Las transcripciones de todo lo que se dijo en la cabina de KLM, recogido en las cajas negras, dice que cuando el comandante Van Zanten empezó el proceso de despegue, su copiloto le recordó que no tenían “autorización” para hacerlo. Un ingeniero de vuelo se mostró preocupado y preguntó: “¿El avión de PanAm ya desocupó la pista””. Y Van Zanten dijo, enérgico y confiado: “Sí”. Estaba equivocado. Los controladores aéreos le habían comunicado al comandante la ruta a seguir para el despegue, pero no le habían dado la autorización para despegar. El comandante repitió, palabra por palabra, el mensaje que le había pasado la torre de control y agregó un enigmático “We are now at take-off” (Ahora estamos en el despegue): los equipos investigadores de España, Estados Unidos y Países Bajos que escucharon luego ese fragmento de la grabación, entendieron que con esas palabras el comandante hubiera querido decir que en realidad despegaba. Van Zanten agregó incluso “We are going”, algo así como “Aquí vamos”, a lo que el controlador aéreo le respondió con dos frases contradictorias: la primera, “Okay”, y la segunda, un segundo ochenta y nueve centésimas más tarde: “Espere para despegar: le llamaré”. Era demasiado tarde.
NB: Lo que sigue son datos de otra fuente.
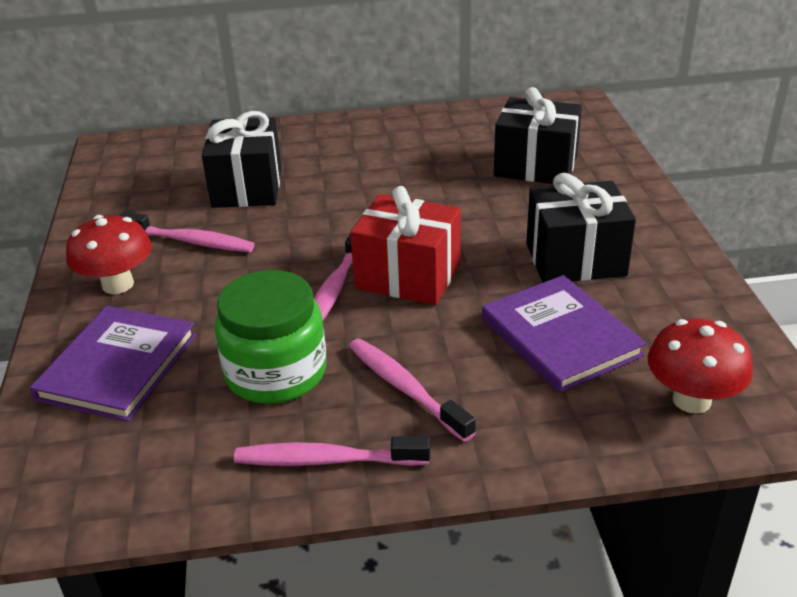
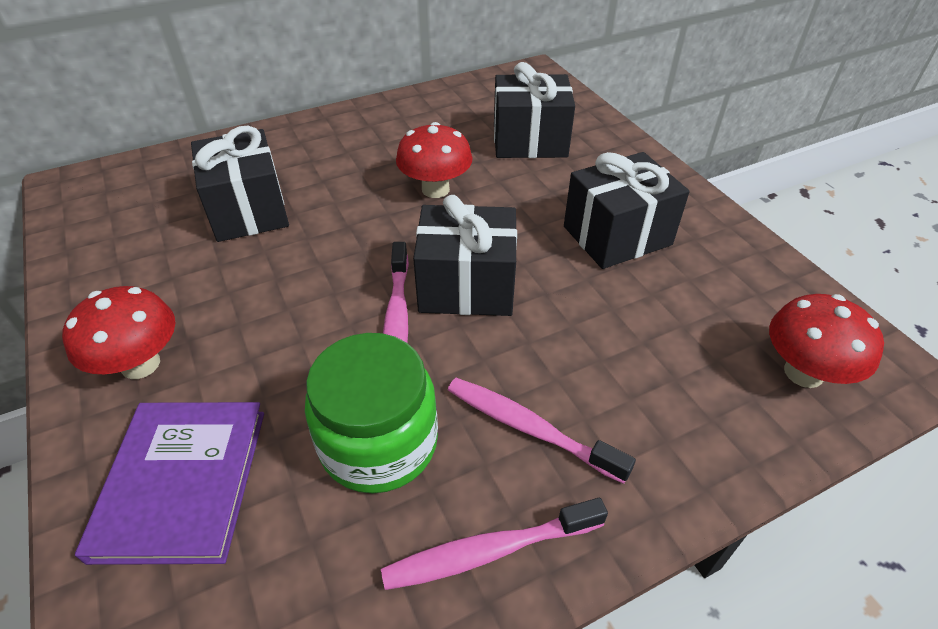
camera: 20 degrees left, 10 degrees up
pink toothbrush [120,212,255,252] -> none
red gift [350,186,461,305] -> black gift [413,195,517,316]
purple book [482,275,647,393] -> none
none -> red mushroom [396,122,473,198]

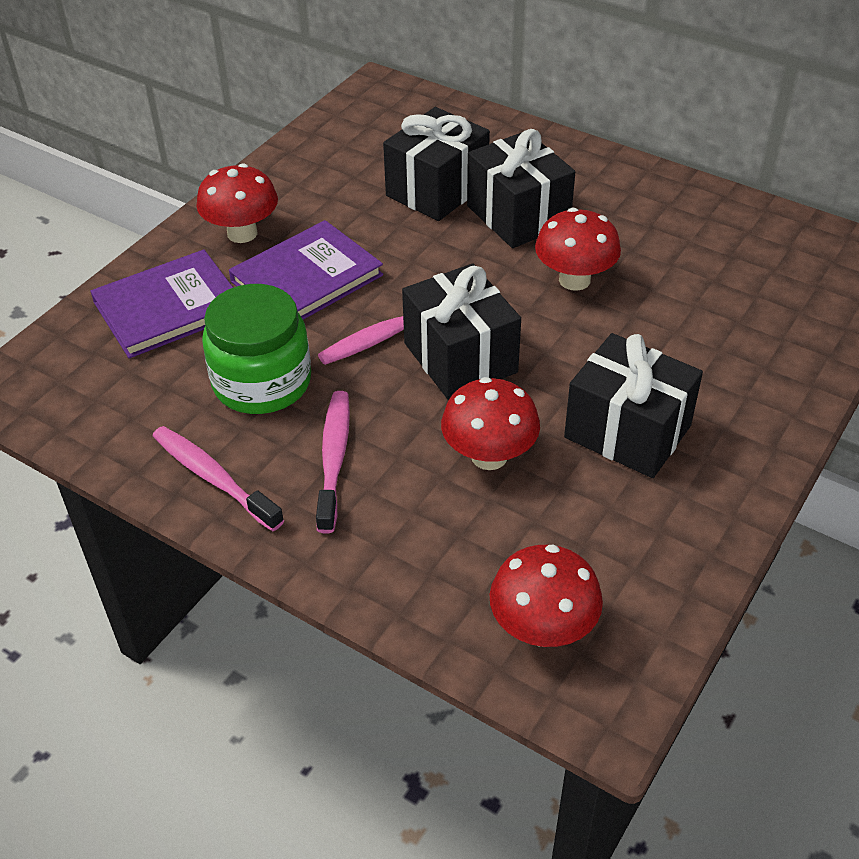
camera: 60 degrees right, 0 degrees up
black gift [494,62,575,158] -> black gift moved to [467,129,575,248]
none -> purple book [229,220,383,320]
none -> red mushroom [441,377,540,470]

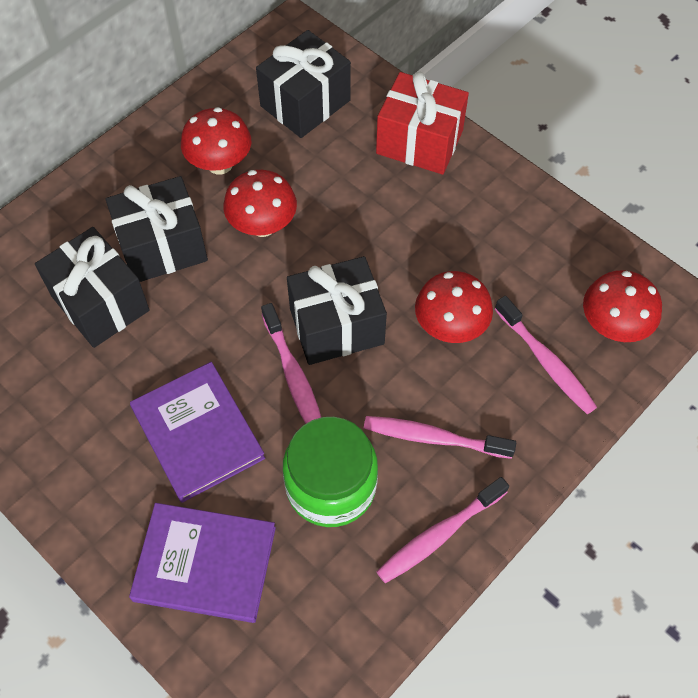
camera: 80 degrees left, 15 degrees up
purple book [90,250,233,358] -> purple book turned 60 degrees counterclockwise [129,503,276,623]
red mushroom [196,163,278,243] -> red mushroom moved to [181,107,251,175]
black gift [564,333,703,478] -> black gift moved to [256,30,351,138]
none -> red gift [376,72,469,175]
none -> pink toothbrush [495,296,597,414]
La tragedia, y su dimensión, obligó a que el mundo de la aviación internacional adoptara medidas más seguras, técnicas y de lenguaje. Los aviones instalaron sistemas de navegación automática para niebla, se dispuso la toma de decisiones en conjunto entre los miembros de una tripulación; las torres de control y los pilotos deben usar frases comunes en inglés y quedó prohibido hablar de “despegue, take-off” si no existe autorización expresa para la operación. En cambio, deberá hablarse de “salida, departure” para cualquier otro caso.
Tenerife no estaba preparada para el caos que generó el cierre del aeropuerto de Las Palmas, ni para el que generó el incendio de los dos aviones y las quinientos sesenta y dos víctimas: los cuerpos fueron recogidos en bolsas plásticas negras y apilados en los hangares de Los Rodeos mientras treinta chapistas de Tenerife fabricaban seiscientos ataúdes para colocar en ellos los restos: en un sólo día, habían muerto en la isla la mitad de las personas que morían entonces en un año.
Tampoco dieron abasto ni los bomberos de Tenerife ni los de las ciudades vecinas de La Laguna y Santa Cruz. Las llamas recién se juzgaron extinguidas a las tres y media de la mañana del 28 de marzo. El aeropuerto, que antes de la tragedia se consideraba pequeño y peligroso quedó obsoleto sobre todo al abrirse al año siguiente el Aeropuerto Los Rodeos Sur, en construcción cuando la tragedia. Se prohibió operar en ese aeropuerto a todos los vuelos internacionales desde y hacia Tenerife y hasta se recortó la operatoria de los vuelos domésticos interregionales. Volvió a abrir sus puertas en febrero de 2003, pero sólo para vuelos locales.
El más longevo de los sobrevivientes fue el copiloto de PanAm, el comandante Robert Bragg. Después del accidente en Los Rodeos, Bragg, condecorado por el gobierno de Estados Unidos por su decisión de salvar de las llamas a la mayor cantidad posible de pasajeros de PanAm, volvió a pilotear aviones. Un año antes de su muerte, el 9 de febrero de 2017 a los setenta y siete años, revivió para la BBC los detalles de aquella tragedia. “Siempre pensé que la culpa fue del capitán de KLM por tratar de despegar sin autorización -dijo entonces- Supimos que venía por la pista hacia nosotros por que brillaban sus luces a pleno. Al principio no nos asustó porque pensé que KLM sabía que estábamos allí. Vinieron directamente hacia nosotros.
Un monumento recuerda en Tenerife a las víctimas de la tragedia. Se alza en el Parque de la Mesa Mota, en el ayuntamiento de La Laguna. Es una estructura de dieciocho metros de alto que simboliza una escalera de caracol que asciende a las nubes. Es obra del artista holandés Rudi van de Wint.